» **WHAT TO WORK ON**
Each entry below should be output exactly, apart from its images.

(Transcribed page contents)
◇ ◇ ◇ ◇ ◇ ◇ ◇

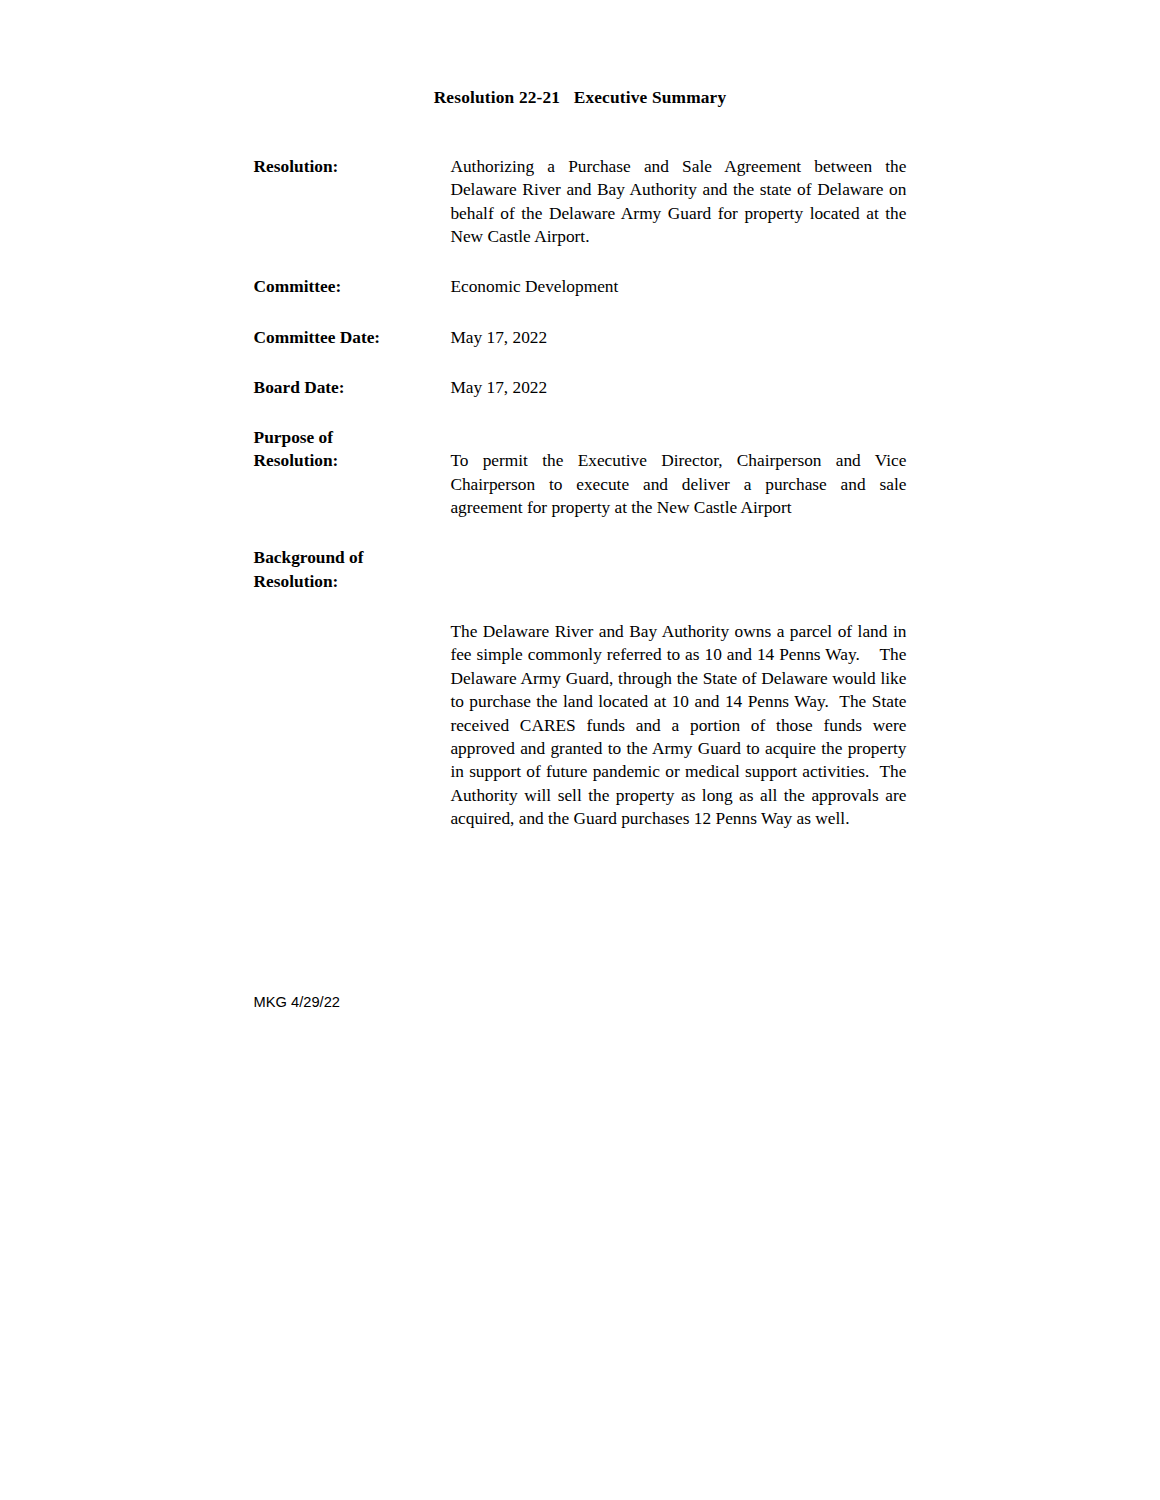Resolution 22-21 Executive Summary
| Resolution: | Authorizing a Purchase and Sale Agreement between the Delaware River and Bay Authority and the state of Delaware on behalf of the Delaware Army Guard for property located at the New Castle Airport. |
| Committee: | Economic Development |
| Committee Date: | May 17, 2022 |
| Board Date: | May 17, 2022 |
| Purpose of Resolution: | To permit the Executive Director, Chairperson and Vice Chairperson to execute and deliver a purchase and sale agreement for property at the New Castle Airport |
| Background of Resolution: | |
| | The Delaware River and Bay Authority owns a parcel of land in fee simple commonly referred to as 10 and 14 Penns Way. The Delaware Army Guard, through the State of Delaware would like to purchase the land located at 10 and 14 Penns Way. The State received CARES funds and a portion of those funds were approved and granted to the Army Guard to acquire the property in support of future pandemic or medical support activities. The Authority will sell the property as long as all the approvals are acquired, and the Guard purchases 12 Penns Way as well. |
MKG 4/29/22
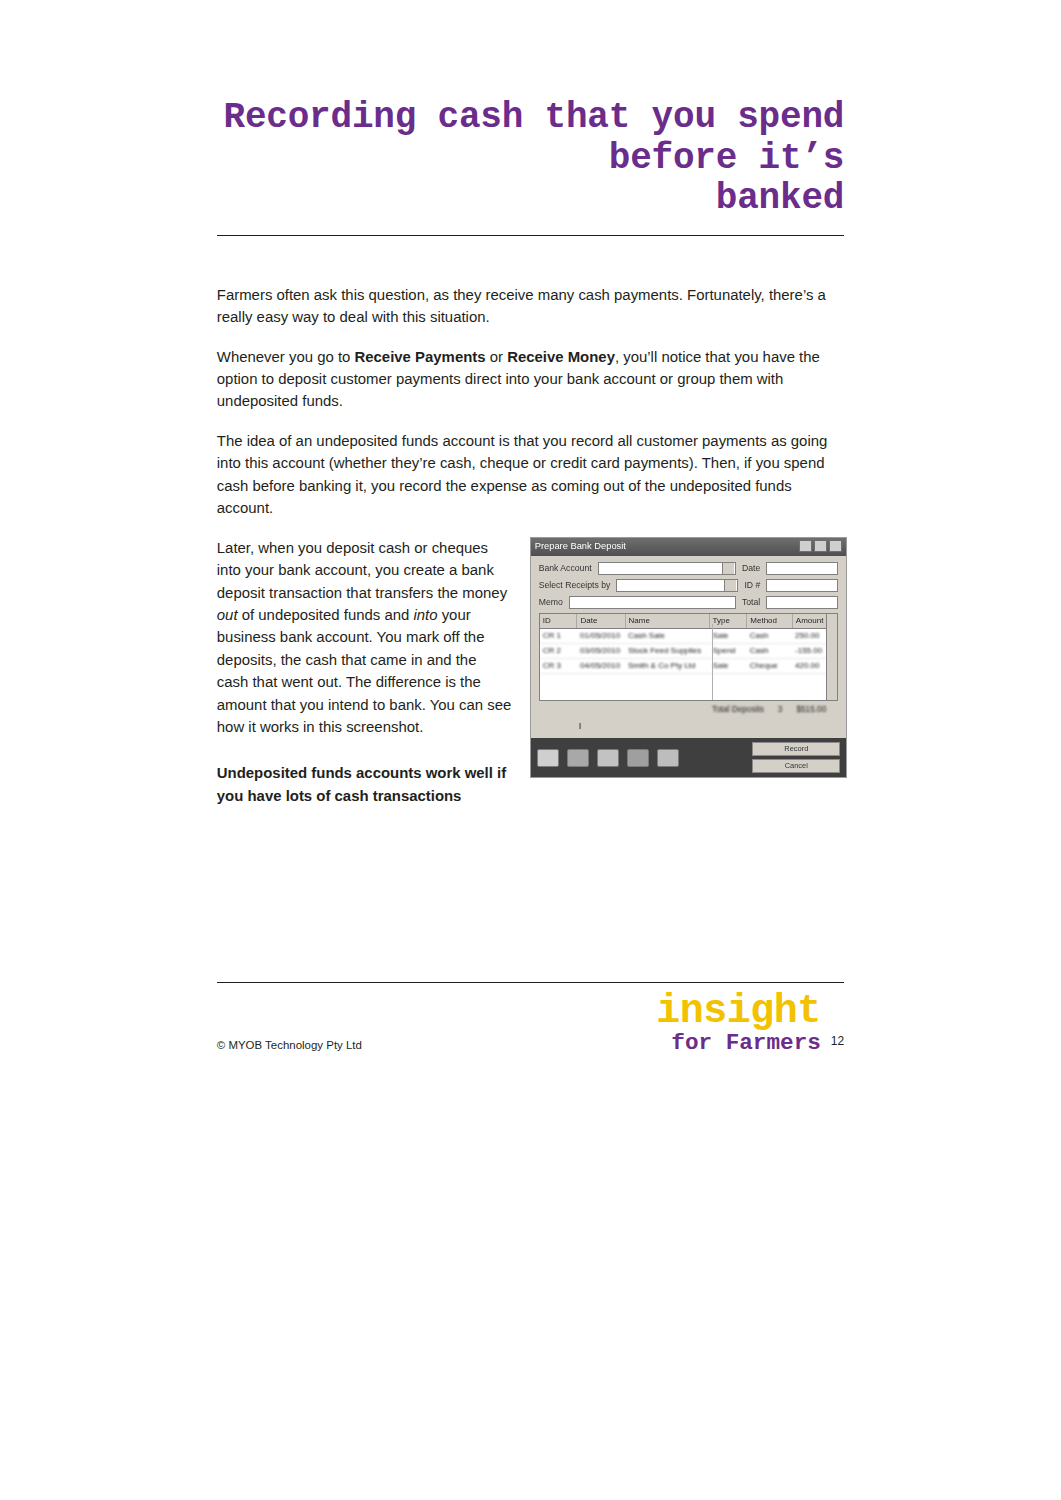Recording cash that you spend before it’s
banked
Farmers often ask this question, as they receive many cash payments. Fortunately, there’s a really easy way to deal with this situation.
Whenever you go to Receive Payments or Receive Money, you’ll notice that you have the option to deposit customer payments direct into your bank account or group them with undeposited funds.
The idea of an undeposited funds account is that you record all customer payments as going into this account (whether they’re cash, cheque or credit card payments). Then, if you spend cash before banking it, you record the expense as coming out of the undeposited funds account.
Later, when you deposit cash or cheques into your bank account, you create a bank deposit transaction that transfers the money out of undeposited funds and into your business bank account. You mark off the deposits, the cash that came in and the cash that went out. The difference is the amount that you intend to bank. You can see how it works in this screenshot.
Undeposited funds accounts work well if you have lots of cash transactions
Prepare Bank Deposit
Bank Account Date
Select Receipts by ID #
Memo Total
ID
Date
Name
Type
Method
Amount
CR 1
01/05/2010
Cash Sale
Sale
Cash
250.00
CR 2
03/05/2010
Stock Feed Supplies
Spend
Cash
-155.00
CR 3
04/05/2010
Smith & Co Pty Ltd
Sale
Cheque
420.00
Total Deposits 3 $515.00
I
Record Cancel
© MYOB Technology Pty Ltd
insight for Farmers
12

◇ ◇ ◇ ◇ ◇ ◇ ◇

» **SOLUTION TO THIS PROBLEM**
Resolution 22-21 Executive Summary
| Resolution: | Authorizing a Purchase and Sale Agreement between the Delaware River and Bay Authority and the state of Delaware on behalf of the Delaware Army Guard for property located at the New Castle Airport. |
| Committee: | Economic Development |
| Committee Date: | May 17, 2022 |
| Board Date: | May 17, 2022 |
| Purpose of Resolution: | To permit the Executive Director, Chairperson and Vice Chairperson to execute and deliver a purchase and sale agreement for property at the New Castle Airport |
| Background of Resolution: | |
| | The Delaware River and Bay Authority owns a parcel of land in fee simple commonly referred to as 10 and 14 Penns Way. The Delaware Army Guard, through the State of Delaware would like to purchase the land located at 10 and 14 Penns Way. The State received CARES funds and a portion of those funds were approved and granted to the Army Guard to acquire the property in support of future pandemic or medical support activities. The Authority will sell the property as long as all the approvals are acquired, and the Guard purchases 12 Penns Way as well. |
MKG 4/29/22
Recording cash that you spend before it’s
banked
Farmers often ask this question, as they receive many cash payments. Fortunately, there’s a really easy way to deal with this situation.
Whenever you go to Receive Payments or Receive Money, you’ll notice that you have the option to deposit customer payments direct into your bank account or group them with undeposited funds.
The idea of an undeposited funds account is that you record all customer payments as going into this account (whether they’re cash, cheque or credit card payments). Then, if you spend cash before banking it, you record the expense as coming out of the undeposited funds account.
Later, when you deposit cash or cheques into your bank account, you create a bank deposit transaction that transfers the money out of undeposited funds and into your business bank account. You mark off the deposits, the cash that came in and the cash that went out. The difference is the amount that you intend to bank. You can see how it works in this screenshot.
Undeposited funds accounts work well if you have lots of cash transactions
Prepare Bank Deposit
Bank Account Date
Select Receipts by ID #
Memo Total
ID
Date
Name
Type
Method
Amount
CR 1
01/05/2010
Cash Sale
Sale
Cash
250.00
CR 2
03/05/2010
Stock Feed Supplies
Spend
Cash
-155.00
CR 3
04/05/2010
Smith & Co Pty Ltd
Sale
Cheque
420.00
Total Deposits 3 $515.00
I
Record Cancel
© MYOB Technology Pty Ltd
insight for Farmers
12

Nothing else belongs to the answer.